● WORK REQUEST A
In the text on the Colombian mountain grackle, which oak's forest does the bird especially favor?
● WORK REQUEST B
Continue the text on the Colombian mountain grackle from the point where it stops.

━━ DOCUMENT TEXT ━━

Scientific classification
- Kingdom: Animalia
- Phylum: Chordata
- Class: Aves
- Order: Passeriformes
- Family: Icteridae
- Genus: Macroagelaius
- Species: M. subalaris
- Binomial name: Macroagelaius subalaris (Boissonneau, 1840)

= Colombian mountain grackle =

- Genus: Macroagelaius
- Species: subalaris
- Authority: (Boissonneau, 1840)
- Conservation status: EN

Species of bird

The Colombian mountain grackle or mountain grackle (Macroagelaius subalaris) is an Endangered species of bird in the family Icteridae, the oropendolas, New World orioles, and New World blackbirds. It is endemic to Colombia.

==Taxonomy and systematics==

The Colombian mountain grackle was formally described in 1840 with the binomial Quiscalus sub-alaris. Some early twentieth century authors treated it and what is now the golden-tufted mountain grackle (M. imthumi) as conspecific. They are now the only members of genus Macroagelaius and form a superspecies.

The Colombian mountain grackle is monotypic.

==Description==

The Colombian mountain grackle is 27 to 30 cm long. It is slender and has a long tail. The sexes have the same plumage. Adults are almost entirely black overlain with a blue gloss. Their axillaries and underwing coverts are dark chestnut; this color is seldom visible in the field. They have a dark brown iris, a black bill, and black legs and feet. Juveniles are dusky brown with less gloss and chestnut than adults.

==Distribution and habitat==

The Colombian mountain grackle is found on the western slope of the northern part of Colombia's Eastern Andes in Norte de Santander, Santander, and Boyacá departments. It inhabits humid montane forest heavy with epiphytes. It especially favors forest of the oak Quercus humboldtii. Sources differ slightly on its elevational range. One says it is 1900 to 3100 m and another says 2000 to 3200 m.

==Behavior==
===Movement===

The Colombian mountain grackle is believed to be a year-round resident.

===Feeding===

The Colombian mountain grackle's diet has not been fully described but is known to include insects, other arthropods, and berries. It forages among leaves and epiphytes, typically between about 15 and 30 m above the ground. It roams in flocks with yellow-rumped caciques (Cacicus cela) and sometimes in flocks that include several icterids and members of other bird families.

━━━
━━ DATASET CONTENT ━━

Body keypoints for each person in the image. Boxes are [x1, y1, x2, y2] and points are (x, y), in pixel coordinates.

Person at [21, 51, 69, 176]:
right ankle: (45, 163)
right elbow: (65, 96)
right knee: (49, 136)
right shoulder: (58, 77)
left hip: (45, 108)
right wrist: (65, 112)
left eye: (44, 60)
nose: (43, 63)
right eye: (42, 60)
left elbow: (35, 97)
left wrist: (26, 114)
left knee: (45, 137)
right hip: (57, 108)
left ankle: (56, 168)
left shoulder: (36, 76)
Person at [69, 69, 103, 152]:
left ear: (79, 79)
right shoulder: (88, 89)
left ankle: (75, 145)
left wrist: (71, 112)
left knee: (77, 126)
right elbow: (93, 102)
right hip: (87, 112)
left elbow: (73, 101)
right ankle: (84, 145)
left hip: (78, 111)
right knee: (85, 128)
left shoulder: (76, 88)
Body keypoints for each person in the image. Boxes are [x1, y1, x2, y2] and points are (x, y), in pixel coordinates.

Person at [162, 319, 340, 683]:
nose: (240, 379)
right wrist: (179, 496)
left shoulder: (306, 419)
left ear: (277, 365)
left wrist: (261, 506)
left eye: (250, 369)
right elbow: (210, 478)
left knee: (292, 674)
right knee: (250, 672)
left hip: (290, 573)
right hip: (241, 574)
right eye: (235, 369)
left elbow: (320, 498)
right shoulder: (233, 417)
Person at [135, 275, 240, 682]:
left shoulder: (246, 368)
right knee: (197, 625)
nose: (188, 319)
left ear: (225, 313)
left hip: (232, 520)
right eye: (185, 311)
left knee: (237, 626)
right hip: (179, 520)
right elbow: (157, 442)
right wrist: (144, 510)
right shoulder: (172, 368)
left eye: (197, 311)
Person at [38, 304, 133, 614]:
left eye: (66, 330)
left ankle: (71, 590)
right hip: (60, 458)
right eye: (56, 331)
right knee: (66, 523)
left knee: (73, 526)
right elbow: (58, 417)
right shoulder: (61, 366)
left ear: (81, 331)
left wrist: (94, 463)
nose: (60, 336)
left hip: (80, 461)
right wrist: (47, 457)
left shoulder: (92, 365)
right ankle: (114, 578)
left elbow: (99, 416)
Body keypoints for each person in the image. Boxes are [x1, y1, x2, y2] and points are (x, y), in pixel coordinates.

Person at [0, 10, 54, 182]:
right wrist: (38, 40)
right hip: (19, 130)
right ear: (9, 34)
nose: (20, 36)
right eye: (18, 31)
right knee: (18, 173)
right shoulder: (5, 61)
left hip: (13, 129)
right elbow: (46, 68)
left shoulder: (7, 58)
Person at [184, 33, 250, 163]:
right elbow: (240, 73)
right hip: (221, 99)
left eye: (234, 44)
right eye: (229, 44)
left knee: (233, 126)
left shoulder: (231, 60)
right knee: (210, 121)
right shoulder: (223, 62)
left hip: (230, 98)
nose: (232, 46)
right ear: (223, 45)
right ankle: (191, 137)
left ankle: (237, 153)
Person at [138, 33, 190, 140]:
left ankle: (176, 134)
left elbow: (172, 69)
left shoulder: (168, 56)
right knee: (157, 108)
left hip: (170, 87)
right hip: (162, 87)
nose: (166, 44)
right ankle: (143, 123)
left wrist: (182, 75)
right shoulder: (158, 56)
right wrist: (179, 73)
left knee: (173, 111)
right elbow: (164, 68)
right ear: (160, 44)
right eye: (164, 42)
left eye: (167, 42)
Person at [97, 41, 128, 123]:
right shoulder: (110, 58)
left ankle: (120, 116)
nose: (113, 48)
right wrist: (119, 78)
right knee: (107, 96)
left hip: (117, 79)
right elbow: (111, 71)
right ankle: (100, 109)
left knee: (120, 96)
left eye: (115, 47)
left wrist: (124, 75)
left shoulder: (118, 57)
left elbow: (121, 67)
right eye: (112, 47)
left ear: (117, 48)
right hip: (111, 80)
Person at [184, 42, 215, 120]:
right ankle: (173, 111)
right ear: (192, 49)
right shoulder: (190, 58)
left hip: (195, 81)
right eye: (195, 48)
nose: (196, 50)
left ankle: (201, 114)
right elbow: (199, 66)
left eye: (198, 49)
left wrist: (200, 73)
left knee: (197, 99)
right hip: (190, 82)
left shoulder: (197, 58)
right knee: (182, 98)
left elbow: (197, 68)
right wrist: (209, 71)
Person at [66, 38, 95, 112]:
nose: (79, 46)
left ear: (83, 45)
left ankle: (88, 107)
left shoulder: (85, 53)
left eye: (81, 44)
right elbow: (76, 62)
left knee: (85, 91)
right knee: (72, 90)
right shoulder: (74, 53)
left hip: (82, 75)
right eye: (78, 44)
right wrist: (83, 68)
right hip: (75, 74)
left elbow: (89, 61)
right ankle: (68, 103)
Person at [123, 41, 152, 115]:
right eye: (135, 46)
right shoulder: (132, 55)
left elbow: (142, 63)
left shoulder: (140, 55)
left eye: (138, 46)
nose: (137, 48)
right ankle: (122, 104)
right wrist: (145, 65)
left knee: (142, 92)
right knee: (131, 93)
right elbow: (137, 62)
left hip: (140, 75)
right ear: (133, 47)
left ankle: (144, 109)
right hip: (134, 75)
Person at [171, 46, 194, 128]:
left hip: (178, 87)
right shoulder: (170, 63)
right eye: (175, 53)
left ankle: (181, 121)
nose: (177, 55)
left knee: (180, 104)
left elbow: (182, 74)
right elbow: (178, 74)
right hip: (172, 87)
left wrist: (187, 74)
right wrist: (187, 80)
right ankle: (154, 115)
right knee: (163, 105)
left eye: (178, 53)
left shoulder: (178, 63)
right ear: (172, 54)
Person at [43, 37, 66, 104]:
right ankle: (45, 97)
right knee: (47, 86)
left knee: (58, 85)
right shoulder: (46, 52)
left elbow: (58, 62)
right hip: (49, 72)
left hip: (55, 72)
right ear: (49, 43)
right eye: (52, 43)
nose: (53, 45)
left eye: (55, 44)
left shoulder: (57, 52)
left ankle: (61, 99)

━━━

● TASK ANSWER A
Quercus humboldtii

● TASK ANSWER B
===Breeding===

The Colombian mountain grackle breeds between May and September. It does not breed in colonies but is a cooperative breeder with up to five adults in a group. Group members build the nest, an open cup made from plant materials such as leaves and fibers. It is typically in an oak tree between about 5 and 10 m above the ground. Many nests are partially hidden in living vegetation or clumps of leaf litter. The clutch size, incubation period, and time to fledging are not known. Group members provision nestlings but other details of care are not known.

===Vocalization===

The Colombian mountain grackle's song is "variable, sometimes starting with low clicks and buzzing notes, followed by series of different warbled or whistled motifs, each one usually repeated 2–4 times". Its repetitive pattern has been likened to the song of a mockingbird (Mimus). Its calls include "sharp check and chuip notes".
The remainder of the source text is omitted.